===== Task inputs

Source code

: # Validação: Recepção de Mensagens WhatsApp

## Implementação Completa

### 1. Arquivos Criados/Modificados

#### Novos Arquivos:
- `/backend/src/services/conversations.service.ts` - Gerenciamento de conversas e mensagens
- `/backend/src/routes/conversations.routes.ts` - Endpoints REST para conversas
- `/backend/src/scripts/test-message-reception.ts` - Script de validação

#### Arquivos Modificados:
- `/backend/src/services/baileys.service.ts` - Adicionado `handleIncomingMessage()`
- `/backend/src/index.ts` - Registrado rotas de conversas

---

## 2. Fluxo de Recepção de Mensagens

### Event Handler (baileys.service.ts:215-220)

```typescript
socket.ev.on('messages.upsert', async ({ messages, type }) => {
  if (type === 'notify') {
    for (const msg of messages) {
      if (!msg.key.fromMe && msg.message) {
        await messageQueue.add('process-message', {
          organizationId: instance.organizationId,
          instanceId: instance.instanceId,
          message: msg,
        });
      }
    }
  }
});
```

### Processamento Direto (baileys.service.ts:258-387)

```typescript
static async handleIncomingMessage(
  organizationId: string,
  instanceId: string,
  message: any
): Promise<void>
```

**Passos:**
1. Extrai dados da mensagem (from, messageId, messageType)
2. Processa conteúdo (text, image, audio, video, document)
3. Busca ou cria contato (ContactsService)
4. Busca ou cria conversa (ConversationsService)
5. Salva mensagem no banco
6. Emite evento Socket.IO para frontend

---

==========

» Problem to solve
The entries need to be set down again in full, with no word changed.

» Exercise answer
Source code

: # Validação: Recepção de Mensagens WhatsApp

## Implementação Completa

### 1. Arquivos Criados/Modificados

#### Novos Arquivos:
- `/backend/src/services/conversations.service.ts` - Gerenciamento de conversas e mensagens
- `/backend/src/routes/conversations.routes.ts` - Endpoints REST para conversas
- `/backend/src/scripts/test-message-reception.ts` - Script de validação

#### Arquivos Modificados:
- `/backend/src/services/baileys.service.ts` - Adicionado `handleIncomingMessage()`
- `/backend/src/index.ts` - Registrado rotas de conversas

---

## 2. Fluxo de Recepção de Mensagens

### Event Handler (baileys.service.ts:215-220)

```typescript
socket.ev.on('messages.upsert', async ({ messages, type }) => {
  if (type === 'notify') {
    for (const msg of messages) {
      if (!msg.key.fromMe && msg.message) {
        await messageQueue.add('process-message', {
          organizationId: instance.organizationId,
          instanceId: instance.instanceId,
          message: msg,
        });
      }
    }
  }
});
```

### Processamento Direto (baileys.service.ts:258-387)

```typescript
static async handleIncomingMessage(
  organizationId: string,
  instanceId: string,
  message: any
): Promise<void>
```

**Passos:**
1. Extrai dados da mensagem (from, messageId, messageType)
2. Processa conteúdo (text, image, audio, video, document)
3. Busca ou cria contato (ContactsService)
4. Busca ou cria conversa (ConversationsService)
5. Salva mensagem no banco
6. Emite evento Socket.IO para frontend

---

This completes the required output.